==== DOCUMENT TEXT ====

| Wednesday October
29, 2003
Experts at Middle East Institute's annual conference
examine U.S. options
By Afzal Khan
Washington File Special Correspondent
Washington -- Turkey and Iran are being seen as new players in the U.S.
push for democratization in Iraq, according to panelists at the 57th
Annual Conference of the Middle East Institute held at the National
Press Club in Washington October 22-23.
Zeyno Baran, Director of International Security and Energy Programs at
The Nixon Center, advanced the argument that Turkey is the only secular
Muslim democracy in the region and that its brand of tolerant Islam
could serve as a model to stem the tide of Islamic fundamentalism in the
region while supporting the push for democracy in Iraq.
Baran said Turkey had kept Islam out of politics since 1917 when Kamal
Ataturk fought the liberation war to found modern Turkey.
Quoting the Turkish Foreign Minister at the recent Asian Economic
Summit in Bangkok, Thailand, Baran said that a Muslim society is capable
of "changing" and adapting to "modernity."
Baran reminded the audience that Turkey's Islamic heritage did not
prevent it from eschewing anti-Semitism and maintaining close ties with
Israel.
Baran said the United States should explore the positive role Turkey
could play in the "Greater Middle East."
In the same panel entitled "Stability and Democracy in the Middle
East," Bahman Baktiari from the University of Maine said that
"gradual secularization" is taking place in Iran with
"more and more young people" turning away from the Islamic
focus of the regime.

==== MATERIAL SUPPLIED ====

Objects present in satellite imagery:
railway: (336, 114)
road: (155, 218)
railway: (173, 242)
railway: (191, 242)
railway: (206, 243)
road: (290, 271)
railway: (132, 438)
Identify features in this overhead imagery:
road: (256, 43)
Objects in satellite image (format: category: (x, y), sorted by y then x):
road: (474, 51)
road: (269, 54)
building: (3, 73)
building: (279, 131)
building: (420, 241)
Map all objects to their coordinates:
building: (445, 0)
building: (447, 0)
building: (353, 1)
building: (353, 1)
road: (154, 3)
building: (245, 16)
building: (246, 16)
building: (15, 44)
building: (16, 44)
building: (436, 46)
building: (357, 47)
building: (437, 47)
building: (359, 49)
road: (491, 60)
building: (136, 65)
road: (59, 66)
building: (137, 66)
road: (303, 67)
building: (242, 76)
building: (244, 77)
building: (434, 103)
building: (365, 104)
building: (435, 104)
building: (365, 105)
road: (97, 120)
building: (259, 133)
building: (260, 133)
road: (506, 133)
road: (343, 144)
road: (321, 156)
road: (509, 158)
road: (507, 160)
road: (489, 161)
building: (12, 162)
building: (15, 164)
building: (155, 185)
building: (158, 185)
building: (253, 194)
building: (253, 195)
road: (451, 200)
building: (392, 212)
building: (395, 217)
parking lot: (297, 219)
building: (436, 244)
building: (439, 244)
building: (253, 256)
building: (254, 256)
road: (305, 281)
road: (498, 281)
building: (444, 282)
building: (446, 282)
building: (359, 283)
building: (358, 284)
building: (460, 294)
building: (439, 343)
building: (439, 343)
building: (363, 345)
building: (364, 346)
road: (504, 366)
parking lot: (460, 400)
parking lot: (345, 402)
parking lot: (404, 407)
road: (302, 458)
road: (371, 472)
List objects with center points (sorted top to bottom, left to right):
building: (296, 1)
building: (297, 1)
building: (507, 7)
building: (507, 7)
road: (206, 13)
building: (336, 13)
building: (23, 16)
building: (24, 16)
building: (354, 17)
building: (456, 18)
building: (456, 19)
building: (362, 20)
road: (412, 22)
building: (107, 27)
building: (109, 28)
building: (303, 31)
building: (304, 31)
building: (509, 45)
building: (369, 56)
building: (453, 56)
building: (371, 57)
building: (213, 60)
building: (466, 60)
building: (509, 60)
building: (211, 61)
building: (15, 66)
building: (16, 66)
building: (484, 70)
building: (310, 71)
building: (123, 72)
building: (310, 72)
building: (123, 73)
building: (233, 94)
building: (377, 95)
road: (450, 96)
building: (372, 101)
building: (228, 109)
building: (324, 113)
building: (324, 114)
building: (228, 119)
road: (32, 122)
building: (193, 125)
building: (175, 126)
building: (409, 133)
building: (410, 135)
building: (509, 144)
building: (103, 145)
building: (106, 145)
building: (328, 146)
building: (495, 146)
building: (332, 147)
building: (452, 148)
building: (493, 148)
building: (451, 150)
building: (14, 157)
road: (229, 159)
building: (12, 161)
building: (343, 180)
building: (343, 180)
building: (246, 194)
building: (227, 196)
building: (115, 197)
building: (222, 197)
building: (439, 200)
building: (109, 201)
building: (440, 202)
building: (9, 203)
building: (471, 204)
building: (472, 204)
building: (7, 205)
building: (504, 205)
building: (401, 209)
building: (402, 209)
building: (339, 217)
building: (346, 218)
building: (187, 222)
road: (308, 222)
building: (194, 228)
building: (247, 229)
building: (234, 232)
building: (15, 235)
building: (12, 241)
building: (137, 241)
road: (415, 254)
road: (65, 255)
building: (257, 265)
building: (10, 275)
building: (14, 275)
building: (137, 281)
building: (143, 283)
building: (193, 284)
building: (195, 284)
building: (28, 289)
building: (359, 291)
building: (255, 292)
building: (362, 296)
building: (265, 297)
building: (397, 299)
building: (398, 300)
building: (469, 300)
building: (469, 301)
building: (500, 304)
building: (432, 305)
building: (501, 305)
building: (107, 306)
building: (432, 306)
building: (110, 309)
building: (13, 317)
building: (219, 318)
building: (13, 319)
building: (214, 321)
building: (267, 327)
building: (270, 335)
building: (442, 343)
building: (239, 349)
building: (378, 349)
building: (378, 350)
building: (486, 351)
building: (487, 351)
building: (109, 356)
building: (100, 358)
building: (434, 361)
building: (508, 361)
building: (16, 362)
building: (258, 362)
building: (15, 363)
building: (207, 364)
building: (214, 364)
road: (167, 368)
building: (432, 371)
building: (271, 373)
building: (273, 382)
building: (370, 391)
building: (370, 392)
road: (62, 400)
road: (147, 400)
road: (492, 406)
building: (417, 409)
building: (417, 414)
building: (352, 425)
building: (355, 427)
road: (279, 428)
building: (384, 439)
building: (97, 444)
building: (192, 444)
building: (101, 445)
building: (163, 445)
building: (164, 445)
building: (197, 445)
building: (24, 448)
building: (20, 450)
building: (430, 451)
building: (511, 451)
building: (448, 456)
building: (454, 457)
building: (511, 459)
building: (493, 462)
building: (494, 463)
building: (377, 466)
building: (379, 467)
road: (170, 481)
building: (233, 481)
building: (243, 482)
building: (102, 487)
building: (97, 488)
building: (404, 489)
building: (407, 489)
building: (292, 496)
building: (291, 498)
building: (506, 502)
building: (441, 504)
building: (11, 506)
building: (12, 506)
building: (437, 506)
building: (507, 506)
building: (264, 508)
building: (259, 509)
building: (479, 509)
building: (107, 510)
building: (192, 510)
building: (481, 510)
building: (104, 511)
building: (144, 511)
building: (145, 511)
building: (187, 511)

====

_WRITTEN INSTRUCTION_
Repeat the part of the conference article that opens with the words containing "push for democratization" and closes with "found modern Turkey.". The items have no connection to the conference article.

_THE COMPLETED TASK_
push for democratization in Iraq, according to panelists at the 57th
Annual Conference of the Middle East Institute held at the National
Press Club in Washington October 22-23.
Zeyno Baran, Director of International Security and Energy Programs at
The Nixon Center, advanced the argument that Turkey is the only secular
Muslim democracy in the region and that its brand of tolerant Islam
could serve as a model to stem the tide of Islamic fundamentalism in the
region while supporting the push for democracy in Iraq.
Baran said Turkey had kept Islam out of politics since 1917 when Kamal
Ataturk fought the liberation war to found modern Turkey.